SOURCE MATERIAL:
* * * * *
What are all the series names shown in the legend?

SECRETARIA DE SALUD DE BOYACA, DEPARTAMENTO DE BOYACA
* * * * *
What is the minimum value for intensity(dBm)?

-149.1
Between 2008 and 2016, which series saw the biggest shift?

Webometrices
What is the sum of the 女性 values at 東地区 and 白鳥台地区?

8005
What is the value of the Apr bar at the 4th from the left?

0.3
* * * * *
TASK PROMPT:
Count the lines in the records above that contain the string "series", treating uppercase and lowercase as distinct. Reply with the number only.

EXERCISE ANSWER:
2